* SOURCE PASSAGE *
- Church: Catholic Church
- Diocese: Diocese of Elphin
- In office: 31 March 1707 – September 1717
- Predecessor: Dominic Burke
- Successor: Gabriel O'Kelly

Orders
- Consecration: August 1707

Personal details
- Born: 1651 Boyle, County Roscommon, Kingdom of Ireland
- Died: September 1717 (aged 65–66)

= Ambrose MacDermott =

Irish Roman Catholic bishop

Ambrose MacDermott OP, STM, (c. 1651 – September 1717) was an Irish Roman Catholic bishop. From Boyle, County Roscommon, the son of Cornelius MacDermott. He was educated at the Dominican monastery at Tulsk in Roscommon where he joined the Dominicans in 1667 and continued his studies in Spain. He lectured in theology in Spain, and in Rome at the College of Saints Sixtus and Clemente in Rome serving as prior from 1686 to 1689. Conferred with a STP – Sacrae theologiae praesentatus (Bachelor of Sacred Theology) in 1699, and he was awarded a Master of Sacred Theology (STM) in 1701. He was nominated to the see of Elphin by the Catholic Stuart King James III, and he served as the Bishop of Elphin from 1707 to 1717.

* REQUIRED ACTIONS *
(1) Translate this sentence from the MacDermott biography into French: "He was nominated to the see of Elphin by the Catholic Stuart King James III, and he served as the Bishop of Elphin from 1707 to 1717."
(2) Quote everything in the MacDermott biography from "Personal details" down to "1707 to 1717.", word for word.
The material is not needed for anything here.

* SOURCE DATA *

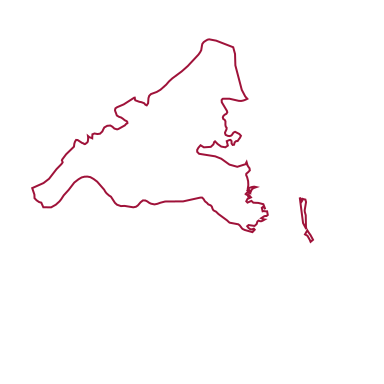 outline of Ad Daqahliyah, rotated 50°
{"feature_id": "EGY-1537", "entity_name": "Ad Daqahliyah", "entity_type": "Governorate", "adm_level": 1, "iso_a3": "EGY", "parent_name": "Egypt", "parent_adm1": "", "projection": "robinson", "projection_center": [31.652, 31.05], "detail": "fine", "context": "isolated", "style": "outline", "palette": "rose", "viewbox_px": 384, "rotation_deg": 50, "n_neighbors": 0, "source": "natural_earth", "source_scale": "10m", "svg_char_len": 4218}
<svg xmlns="http://www.w3.org/2000/svg" viewBox="0 0 384 384"><g transform="rotate(50 192 192)"><path d="M205.2,132.9L205.5,132.7L205.1,132.3L204.8,132.1L204.5,131.9L204.1,130.9L207.2,132.3L208.7,132.6L210.8,132.7L212.6,133.8L212.9,136.2L212.9,138.6L213.8,139.6L216.2,140.3L219.7,142.0L222.9,144.4L225.1,146.9L226.8,142.7L227.9,140.9L229.6,139.6L228.7,142.0L228.4,143.7L228.7,145.1L229.6,146.9L226.6,146.9L226.6,148.7L229.6,148.7L228.9,149.3L228.2,149.7L227.9,150.5L228.1,152.2L229.1,152.0L229.7,151.6L230.2,150.9L231.1,150.3L231.3,150.7L231.3,151.4L231.5,151.9L232.6,152.2L232.6,150.3L234.0,150.3L233.0,154.0L234.0,156.4L235.8,156.3L237.0,152.2L239.6,151.9L243.0,148.2L247.2,145.2L252.2,146.9L249.0,146.9L249.0,148.7L252.2,150.3L252.8,149.2L254.1,148.1L255.1,146.9L258.3,148.7L258.3,150.3L257.4,151.4L257.0,152.3L256.6,155.8L259.1,154.6L259.8,154.0L259.4,156.2L259.0,157.6L258.2,158.6L256.7,159.3L256.7,160.9L258.1,163.1L258.2,165.9L253.7,169.9L253.7,171.7L256.1,171.8L257.9,171.3L259.2,170.1L259.8,168.2L261.2,168.2L261.5,170.9L261.6,171.5L255.0,176.0L252.8,177.0L252.2,177.1L248.4,176.9L247.3,177.1L246.5,177.3L239.8,182.8L239.3,183.0L238.8,183.1L236.2,183.4L225.9,185.9L222.8,186.2L222.3,186.3L220.8,187.0L219.8,187.3L219.3,187.3L218.8,187.2L217.9,187.0L216.2,186.3L215.8,186.2L215.2,186.2L214.2,186.3L212.3,187.3L211.9,187.5L210.2,187.5L209.2,187.7L208.3,187.9L207.9,188.0L206.8,188.0L205.3,187.7L204.2,187.7L203.1,187.8L202.7,187.9L201.6,189.3L193.5,204.8L182.0,218.7L179.9,223.1L178.8,226.1L177.4,228.7L174.6,230.9L172.9,231.7L170.5,232.3L168.5,233.2L166.9,235.0L166.8,238.0L167.5,242.1L167.3,244.4L166.0,246.8L159.3,252.6L157.1,255.5L153.6,257.6L150.8,258.0L143.5,257.1L141.4,257.8L138.0,258.3L135.8,258.2L133.8,257.8L123.1,258.0L118.8,259.0L115.3,260.3L113.1,262.1L111.3,264.3L109.9,267.2L109.3,270.8L109.1,276.1L111.1,285.1L112.1,292.4L113.5,297.0L114.0,299.5L114.2,304.5L113.2,309.8L108.1,315.7L103.3,314.3L101.4,315.6L98.5,316.4L95.5,316.6L92.7,314.4L86.3,311.9L89.7,300.0L90.0,293.0L87.4,281.1L86.7,274.1L86.2,272.1L85.2,271.6L84.2,271.4L83.7,270.6L82.2,264.2L81.4,253.3L79.3,251.0L78.2,249.2L77.6,247.3L78.7,246.2L83.7,244.7L85.2,243.8L86.1,243.7L86.6,243.0L86.7,240.2L86.2,239.2L85.0,237.9L83.6,236.6L82.2,235.7L83.9,235.4L84.8,235.0L85.6,234.4L86.7,233.9L83.8,231.2L84.5,229.1L86.8,227.2L88.2,225.0L88.0,221.8L87.0,219.7L86.2,217.7L86.8,214.4L88.6,211.8L90.9,211.0L93.5,210.7L95.9,209.1L96.4,207.9L97.8,200.6L97.5,198.6L97.8,197.3L96.9,196.6L95.8,196.5L93.8,197.4L91.6,197.8L89.4,198.4L87.5,199.6L85.1,200.4L84.5,200.2L82.4,199.4L81.1,199.0L79.8,198.4L78.7,196.9L78.9,194.9L81.0,188.0L82.6,175.7L82.9,175.2L83.5,175.5L83.9,176.0L85.3,176.5L89.0,174.4L90.7,173.0L93.2,171.6L95.2,171.6L96.5,171.0L95.8,168.6L92.1,165.0L90.8,162.9L90.6,160.5L92.7,154.7L93.4,150.4L93.2,142.9L92.5,138.5L92.3,134.0L93.0,122.5L92.8,114.3L90.9,98.7L90.2,96.1L89.3,93.8L86.2,90.2L85.2,88.9L84.7,86.7L84.9,84.5L85.3,82.2L86.1,80.7L91.6,76.2L107.6,67.4L113.9,70.3L122.9,77.4L145.7,88.2L153.0,89.8L156.2,89.7L156.1,90.2L155.4,92.6L154.8,94.1L153.8,95.9L152.2,97.6L144.7,103.3L140.9,107.8L140.3,108.7L140.6,110.2L142.4,111.5L152.3,113.1L153.6,113.7L154.2,115.4L153.8,117.2L153.9,119.0L154.6,120.4L156.1,121.1L157.7,120.6L159.3,120.9L162.1,123.3L163.6,124.1L165.1,124.2L166.1,125.2L167.7,128.5L168.4,129.0L169.9,129.5L172.0,128.5L173.4,127.2L174.0,125.6L173.9,124.6L173.2,122.2L173.3,121.4L173.6,120.3L177.9,118.5L179.1,118.4L180.4,118.4L181.3,120.4L181.7,122.2L182.3,124.3L181.4,125.4L181.4,127.4L182.8,129.4L182.1,130.6L180.3,130.5L178.4,129.0L176.9,129.0L176.4,129.7L176.0,130.7L175.4,132.7L179.5,134.7L179.2,137.7L176.0,140.4L171.8,141.5L168.0,141.8L168.0,142.9L169.3,145.0L169.5,148.6L165.4,154.2L161.7,155.4L162.2,158.6L163.1,161.0L164.6,162.2L167.3,162.0L179.6,151.3L185.3,148.2L195.1,145.7L201.8,141.1L205.2,132.9ZM270.7,110.0L273.0,111.1L278.4,117.4L279.8,118.4L282.9,119.8L291.7,126.9L293.9,128.3L287.2,126.9L265.5,113.0L266.7,113.2L267.7,113.0L268.2,113.4L270.0,114.8L269.4,112.9L268.4,111.8L268.3,111.7L269.1,111.2L270.7,110.0ZM306.4,133.2L304.2,132.5L299.7,131.7L297.1,132.7L295.5,128.3L298.2,128.7L301.1,128.9L306.4,130.0L306.4,131.8L306.4,133.2L306.4,133.2Z" fill="none" stroke="#9f1239" stroke-width="2"/></g></svg>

* RESULTS BY TASK *
(1) Il fut nommé au siège d'Elphin par le roi catholique Stuart Jacques III, et il fut évêque d'Elphin de 1707 à 1717.

(2)
Personal details
- Born: 1651 Boyle, County Roscommon, Kingdom of Ireland
- Died: September 1717 (aged 65–66)

= Ambrose MacDermott =

Irish Roman Catholic bishop

Ambrose MacDermott OP, STM, (c. 1651 – September 1717) was an Irish Roman Catholic bishop. From Boyle, County Roscommon, the son of Cornelius MacDermott. He was educated at the Dominican monastery at Tulsk in Roscommon where he joined the Dominicans in 1667 and continued his studies in Spain. He lectured in theology in Spain, and in Rome at the College of Saints Sixtus and Clemente in Rome serving as prior from 1686 to 1689. Conferred with a STP – Sacrae theologiae praesentatus (Bachelor of Sacred Theology) in 1699, and he was awarded a Master of Sacred Theology (STM) in 1701. He was nominated to the see of Elphin by the Catholic Stuart King James III, and he served as the Bishop of Elphin from 1707 to 1717.